The first great Slavic state, the Bulgarian Empire, formed in 681 AD. This nation was founded by the Bulgars, a Turkic people that settled in the Eastern Balkans (north of the Byzantine Empire). However, the Bulgarian Empire expanded into most of the Balkans, which was by then mainly Slavic, and by the tenth century the state was effectively Slavicized. The Bulgarian Empire played an important role in the consolidation of Slavic civilization, with its language becoming a lingua franca for the spread for Christianity and literacy in Eastern Europe.
Another important medieval Slavic state, Great Moravia, formed in Central Europe after the union of the Principalities of Nitra and Moravia in 833. Although Great Moravia never achieved a dominant position, it played a crucial role in the balance of power between the Franks, Bulgarians, and Byzantines. When King Ratislav of Great Moravia asked the Byzantines for help in translating Christian texts into Slavic, the Byzantine missionaries entrusted with the task, Cyril and Methodius, successfully developed the first Slavic alphabet and wrote down the oldest text in Slavic literature (a translation of the Christian Gospel) in 863.
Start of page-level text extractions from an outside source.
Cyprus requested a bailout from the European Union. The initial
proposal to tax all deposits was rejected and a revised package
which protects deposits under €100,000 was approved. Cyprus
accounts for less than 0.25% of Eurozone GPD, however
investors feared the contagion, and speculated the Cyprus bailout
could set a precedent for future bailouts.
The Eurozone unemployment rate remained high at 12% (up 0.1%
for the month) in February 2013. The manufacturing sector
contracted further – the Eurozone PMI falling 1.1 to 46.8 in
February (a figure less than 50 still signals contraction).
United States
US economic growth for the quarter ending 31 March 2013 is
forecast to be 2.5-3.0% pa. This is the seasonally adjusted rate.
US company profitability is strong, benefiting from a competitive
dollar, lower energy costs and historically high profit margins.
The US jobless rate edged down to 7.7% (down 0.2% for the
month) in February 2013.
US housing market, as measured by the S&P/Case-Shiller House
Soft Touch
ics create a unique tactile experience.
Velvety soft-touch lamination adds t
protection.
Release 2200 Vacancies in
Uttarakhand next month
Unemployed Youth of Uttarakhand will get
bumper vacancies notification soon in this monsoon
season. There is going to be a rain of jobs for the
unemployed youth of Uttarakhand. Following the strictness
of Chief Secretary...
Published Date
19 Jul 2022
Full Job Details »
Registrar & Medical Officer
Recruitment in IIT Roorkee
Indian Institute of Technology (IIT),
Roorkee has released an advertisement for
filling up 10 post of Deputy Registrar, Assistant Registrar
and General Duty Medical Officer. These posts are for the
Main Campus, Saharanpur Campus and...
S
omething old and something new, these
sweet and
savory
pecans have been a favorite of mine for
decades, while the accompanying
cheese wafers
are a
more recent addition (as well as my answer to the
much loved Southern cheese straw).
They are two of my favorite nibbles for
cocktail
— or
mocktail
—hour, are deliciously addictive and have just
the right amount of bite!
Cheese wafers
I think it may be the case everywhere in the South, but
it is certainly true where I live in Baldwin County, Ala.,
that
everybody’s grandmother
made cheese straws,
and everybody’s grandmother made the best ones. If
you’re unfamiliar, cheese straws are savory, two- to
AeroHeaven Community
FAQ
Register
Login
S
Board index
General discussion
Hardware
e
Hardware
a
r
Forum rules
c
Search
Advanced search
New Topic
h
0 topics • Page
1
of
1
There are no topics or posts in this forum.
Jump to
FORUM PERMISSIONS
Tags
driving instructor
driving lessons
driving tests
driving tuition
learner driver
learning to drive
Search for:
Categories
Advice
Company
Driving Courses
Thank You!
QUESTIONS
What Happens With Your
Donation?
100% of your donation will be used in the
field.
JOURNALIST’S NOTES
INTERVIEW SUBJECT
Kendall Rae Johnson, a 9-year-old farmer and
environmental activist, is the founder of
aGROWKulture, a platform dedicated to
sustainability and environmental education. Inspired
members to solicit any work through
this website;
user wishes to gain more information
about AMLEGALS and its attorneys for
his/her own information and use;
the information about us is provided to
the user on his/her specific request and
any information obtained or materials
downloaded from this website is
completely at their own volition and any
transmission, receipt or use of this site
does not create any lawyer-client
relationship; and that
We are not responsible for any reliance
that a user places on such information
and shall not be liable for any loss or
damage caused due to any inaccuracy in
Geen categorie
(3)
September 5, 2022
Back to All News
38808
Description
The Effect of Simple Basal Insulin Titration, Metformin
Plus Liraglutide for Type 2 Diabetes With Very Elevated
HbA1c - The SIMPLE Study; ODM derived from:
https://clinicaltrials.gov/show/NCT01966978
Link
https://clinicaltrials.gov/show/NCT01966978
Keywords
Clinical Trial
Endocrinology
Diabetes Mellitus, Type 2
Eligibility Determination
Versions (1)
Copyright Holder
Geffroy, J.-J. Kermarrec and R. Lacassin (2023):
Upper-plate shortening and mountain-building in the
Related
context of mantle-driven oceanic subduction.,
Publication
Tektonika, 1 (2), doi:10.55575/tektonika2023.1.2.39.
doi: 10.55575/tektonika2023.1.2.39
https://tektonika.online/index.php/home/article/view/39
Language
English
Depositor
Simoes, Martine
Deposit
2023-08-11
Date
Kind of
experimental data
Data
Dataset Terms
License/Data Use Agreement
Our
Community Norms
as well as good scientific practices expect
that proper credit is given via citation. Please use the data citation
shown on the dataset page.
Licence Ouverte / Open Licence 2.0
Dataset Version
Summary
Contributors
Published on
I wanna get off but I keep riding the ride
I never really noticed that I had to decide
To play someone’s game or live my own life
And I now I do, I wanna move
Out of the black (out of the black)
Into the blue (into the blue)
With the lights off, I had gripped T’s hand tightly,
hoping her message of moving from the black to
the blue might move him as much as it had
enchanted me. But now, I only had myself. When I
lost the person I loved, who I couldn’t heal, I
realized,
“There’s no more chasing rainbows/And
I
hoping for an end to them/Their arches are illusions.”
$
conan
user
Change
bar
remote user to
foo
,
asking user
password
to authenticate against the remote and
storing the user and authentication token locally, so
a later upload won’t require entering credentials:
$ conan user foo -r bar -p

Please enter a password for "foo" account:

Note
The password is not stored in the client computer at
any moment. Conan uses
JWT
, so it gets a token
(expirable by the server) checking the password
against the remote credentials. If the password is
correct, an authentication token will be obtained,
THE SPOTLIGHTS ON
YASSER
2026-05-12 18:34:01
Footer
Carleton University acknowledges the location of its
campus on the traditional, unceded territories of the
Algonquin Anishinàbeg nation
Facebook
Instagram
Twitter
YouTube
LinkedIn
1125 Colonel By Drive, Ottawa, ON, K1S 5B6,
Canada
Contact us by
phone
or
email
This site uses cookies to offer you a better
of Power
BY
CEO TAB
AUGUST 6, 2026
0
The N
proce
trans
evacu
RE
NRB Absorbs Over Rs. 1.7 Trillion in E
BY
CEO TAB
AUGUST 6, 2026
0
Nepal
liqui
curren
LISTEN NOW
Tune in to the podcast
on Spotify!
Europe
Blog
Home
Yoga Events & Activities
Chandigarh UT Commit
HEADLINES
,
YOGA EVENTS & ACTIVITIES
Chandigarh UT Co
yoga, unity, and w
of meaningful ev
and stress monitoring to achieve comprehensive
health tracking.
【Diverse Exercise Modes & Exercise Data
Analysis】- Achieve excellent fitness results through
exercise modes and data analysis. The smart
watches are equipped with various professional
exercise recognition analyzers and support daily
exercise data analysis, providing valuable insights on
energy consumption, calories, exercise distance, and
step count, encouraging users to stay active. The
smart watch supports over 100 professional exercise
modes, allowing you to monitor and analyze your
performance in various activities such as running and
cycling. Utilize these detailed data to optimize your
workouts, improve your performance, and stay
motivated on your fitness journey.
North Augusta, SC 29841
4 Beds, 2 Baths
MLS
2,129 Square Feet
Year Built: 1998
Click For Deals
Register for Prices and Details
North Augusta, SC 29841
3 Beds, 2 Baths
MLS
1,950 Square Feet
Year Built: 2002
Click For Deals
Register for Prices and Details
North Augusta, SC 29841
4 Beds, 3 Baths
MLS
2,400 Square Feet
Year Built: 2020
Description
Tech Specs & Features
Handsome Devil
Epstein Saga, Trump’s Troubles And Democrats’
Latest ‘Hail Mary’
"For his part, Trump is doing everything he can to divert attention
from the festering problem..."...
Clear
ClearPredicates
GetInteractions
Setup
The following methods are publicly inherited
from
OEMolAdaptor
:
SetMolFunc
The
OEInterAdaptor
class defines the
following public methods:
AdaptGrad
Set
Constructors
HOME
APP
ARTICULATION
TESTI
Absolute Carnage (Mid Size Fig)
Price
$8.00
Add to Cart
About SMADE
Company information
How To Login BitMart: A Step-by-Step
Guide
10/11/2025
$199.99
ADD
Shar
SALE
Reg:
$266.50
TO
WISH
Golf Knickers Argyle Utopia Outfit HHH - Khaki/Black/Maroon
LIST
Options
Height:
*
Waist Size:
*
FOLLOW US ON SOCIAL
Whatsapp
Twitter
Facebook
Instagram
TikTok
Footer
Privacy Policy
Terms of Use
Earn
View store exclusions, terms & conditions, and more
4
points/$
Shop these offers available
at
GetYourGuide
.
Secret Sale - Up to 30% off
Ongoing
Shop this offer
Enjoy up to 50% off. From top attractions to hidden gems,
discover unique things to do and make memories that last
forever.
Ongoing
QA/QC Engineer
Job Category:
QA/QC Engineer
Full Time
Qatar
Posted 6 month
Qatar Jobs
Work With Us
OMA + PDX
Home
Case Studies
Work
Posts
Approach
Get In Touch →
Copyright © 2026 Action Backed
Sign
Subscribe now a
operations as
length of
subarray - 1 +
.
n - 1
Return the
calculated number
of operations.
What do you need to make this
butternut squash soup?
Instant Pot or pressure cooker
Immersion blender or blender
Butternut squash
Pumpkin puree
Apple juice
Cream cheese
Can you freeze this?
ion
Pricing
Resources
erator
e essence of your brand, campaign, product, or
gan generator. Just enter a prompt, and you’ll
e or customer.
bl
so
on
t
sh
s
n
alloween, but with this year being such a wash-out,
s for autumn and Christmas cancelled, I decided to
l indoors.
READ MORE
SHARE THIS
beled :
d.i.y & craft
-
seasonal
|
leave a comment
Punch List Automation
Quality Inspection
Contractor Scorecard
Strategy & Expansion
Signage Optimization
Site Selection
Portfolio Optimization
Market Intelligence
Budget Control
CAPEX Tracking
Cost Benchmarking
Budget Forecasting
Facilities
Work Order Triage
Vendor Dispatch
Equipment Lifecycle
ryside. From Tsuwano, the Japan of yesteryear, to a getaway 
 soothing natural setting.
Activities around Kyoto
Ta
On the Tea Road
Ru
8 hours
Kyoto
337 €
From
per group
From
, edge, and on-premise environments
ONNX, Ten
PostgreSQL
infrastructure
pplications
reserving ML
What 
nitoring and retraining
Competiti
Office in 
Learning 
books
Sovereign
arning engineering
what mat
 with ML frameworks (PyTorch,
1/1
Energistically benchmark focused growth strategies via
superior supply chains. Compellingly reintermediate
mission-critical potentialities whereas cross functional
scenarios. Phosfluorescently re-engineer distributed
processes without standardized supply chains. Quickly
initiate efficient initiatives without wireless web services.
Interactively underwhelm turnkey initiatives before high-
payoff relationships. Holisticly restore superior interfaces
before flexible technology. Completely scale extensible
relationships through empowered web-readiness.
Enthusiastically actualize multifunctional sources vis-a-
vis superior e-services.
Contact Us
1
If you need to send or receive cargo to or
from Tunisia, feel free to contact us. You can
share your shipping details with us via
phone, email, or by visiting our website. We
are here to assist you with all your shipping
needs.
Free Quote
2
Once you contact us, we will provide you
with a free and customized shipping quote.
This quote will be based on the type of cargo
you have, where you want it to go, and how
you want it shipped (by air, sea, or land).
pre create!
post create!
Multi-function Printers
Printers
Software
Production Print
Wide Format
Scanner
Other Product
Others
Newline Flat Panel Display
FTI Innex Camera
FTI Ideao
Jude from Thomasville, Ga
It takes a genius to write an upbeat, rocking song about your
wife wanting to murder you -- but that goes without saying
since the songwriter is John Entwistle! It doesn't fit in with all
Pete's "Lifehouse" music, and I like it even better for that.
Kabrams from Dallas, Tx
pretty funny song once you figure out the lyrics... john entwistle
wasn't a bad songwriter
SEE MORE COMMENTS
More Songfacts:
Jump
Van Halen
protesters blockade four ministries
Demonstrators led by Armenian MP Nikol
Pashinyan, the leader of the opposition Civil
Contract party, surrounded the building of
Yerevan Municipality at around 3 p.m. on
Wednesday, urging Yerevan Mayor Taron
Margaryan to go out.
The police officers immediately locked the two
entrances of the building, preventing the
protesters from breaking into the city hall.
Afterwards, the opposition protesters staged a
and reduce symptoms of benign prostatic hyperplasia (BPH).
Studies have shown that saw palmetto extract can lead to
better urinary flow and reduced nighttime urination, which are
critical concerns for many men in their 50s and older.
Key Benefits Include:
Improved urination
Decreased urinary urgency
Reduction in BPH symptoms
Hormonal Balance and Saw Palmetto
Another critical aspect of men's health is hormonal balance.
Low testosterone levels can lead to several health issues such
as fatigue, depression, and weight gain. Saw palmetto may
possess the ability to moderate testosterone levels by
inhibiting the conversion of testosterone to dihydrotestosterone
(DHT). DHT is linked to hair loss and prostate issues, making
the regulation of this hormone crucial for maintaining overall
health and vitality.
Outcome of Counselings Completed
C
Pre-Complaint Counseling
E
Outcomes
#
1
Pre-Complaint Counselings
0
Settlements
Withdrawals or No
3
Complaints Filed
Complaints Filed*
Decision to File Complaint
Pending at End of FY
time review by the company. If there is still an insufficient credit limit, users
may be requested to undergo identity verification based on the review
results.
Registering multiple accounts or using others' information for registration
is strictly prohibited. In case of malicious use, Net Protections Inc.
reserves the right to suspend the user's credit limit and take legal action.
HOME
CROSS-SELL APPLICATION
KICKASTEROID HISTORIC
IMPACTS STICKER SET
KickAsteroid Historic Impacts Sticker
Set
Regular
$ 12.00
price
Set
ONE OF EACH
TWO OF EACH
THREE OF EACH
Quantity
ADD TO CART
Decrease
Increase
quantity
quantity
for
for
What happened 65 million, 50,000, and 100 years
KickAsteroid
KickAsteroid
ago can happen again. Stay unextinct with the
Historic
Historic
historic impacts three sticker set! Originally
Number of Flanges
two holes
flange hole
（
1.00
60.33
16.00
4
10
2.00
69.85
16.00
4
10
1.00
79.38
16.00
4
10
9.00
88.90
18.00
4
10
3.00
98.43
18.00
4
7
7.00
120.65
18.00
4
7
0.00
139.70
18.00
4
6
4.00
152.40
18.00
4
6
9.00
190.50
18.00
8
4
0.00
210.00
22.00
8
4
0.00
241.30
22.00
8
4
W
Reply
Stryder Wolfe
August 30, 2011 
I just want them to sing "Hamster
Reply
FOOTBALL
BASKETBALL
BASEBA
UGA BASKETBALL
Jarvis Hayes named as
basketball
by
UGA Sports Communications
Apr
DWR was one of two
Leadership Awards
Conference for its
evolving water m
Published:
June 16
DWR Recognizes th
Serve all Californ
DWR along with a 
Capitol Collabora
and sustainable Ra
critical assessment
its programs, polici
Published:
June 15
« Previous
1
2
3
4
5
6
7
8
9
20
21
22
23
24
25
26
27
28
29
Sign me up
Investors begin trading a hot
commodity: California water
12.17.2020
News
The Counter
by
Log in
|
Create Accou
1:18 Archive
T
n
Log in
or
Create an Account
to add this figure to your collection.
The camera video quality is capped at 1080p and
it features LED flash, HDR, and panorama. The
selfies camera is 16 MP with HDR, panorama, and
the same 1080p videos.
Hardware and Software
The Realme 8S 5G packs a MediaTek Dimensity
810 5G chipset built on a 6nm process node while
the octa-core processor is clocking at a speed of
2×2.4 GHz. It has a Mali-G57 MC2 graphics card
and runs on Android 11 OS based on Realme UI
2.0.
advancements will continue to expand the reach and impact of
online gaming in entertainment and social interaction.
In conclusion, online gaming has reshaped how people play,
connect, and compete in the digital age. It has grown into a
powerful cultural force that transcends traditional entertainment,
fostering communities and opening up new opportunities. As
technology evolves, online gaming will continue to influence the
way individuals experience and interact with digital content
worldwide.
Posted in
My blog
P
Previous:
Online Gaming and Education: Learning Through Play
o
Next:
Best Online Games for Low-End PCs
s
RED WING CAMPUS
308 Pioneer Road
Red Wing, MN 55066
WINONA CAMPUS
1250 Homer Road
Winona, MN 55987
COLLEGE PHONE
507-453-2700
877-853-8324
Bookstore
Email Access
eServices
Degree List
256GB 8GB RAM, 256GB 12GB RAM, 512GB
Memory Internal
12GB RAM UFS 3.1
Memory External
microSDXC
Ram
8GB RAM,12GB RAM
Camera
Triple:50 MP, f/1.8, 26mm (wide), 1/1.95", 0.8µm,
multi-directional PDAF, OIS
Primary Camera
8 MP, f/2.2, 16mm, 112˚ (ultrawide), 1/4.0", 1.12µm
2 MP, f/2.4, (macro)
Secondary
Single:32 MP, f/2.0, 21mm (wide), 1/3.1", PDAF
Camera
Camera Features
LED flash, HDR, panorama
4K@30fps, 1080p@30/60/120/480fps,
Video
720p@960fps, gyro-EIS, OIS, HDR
Perhaps the last great medieval Slavic state was formed around Kiev, in present-day Ukraine, in 882 AD. This Kievan Rus’ kingdom, although mostly populated by Slavs, was led by Scandinavians (called Rus’) who took power in the area by defeating the ruling Turkic Khazars. The liberation of this and several other Slavic cities allowed them to focus more on internal development rather than on serving foreign lands. The region benefited economically from its geography, as it was located in the middle of the Europe-Asia trade route and close to the Byzantines and Persians. Under the reign of Yaroslav the Wise, the Kievan state not only became the largest of its time, but also achieved a high literacy rate, provided property rights to women, and punishments under law generally did not involve death sentences. However, the death of Yaroslav led to the gradual disintegration of the state, which finally fell to the Mongols by 1240 AD.
During the Middle Ages, Slavic governments followed a feudal system, but in contradiction to other parts of Europe the power of the kings was constrained by that of high-ranking aristocrats called boyars. Boyars not only were powerful landowners with several serfs under their command, but they also were generally leaders of the military and government agencies. The alliance and competition among these aristocrats shaped the economic development of the Slavic states, improving the vitality of their domains but weakening the central governments. By the Late Middle Ages, the rise of absolute monarchs led to the downfall of the boyars.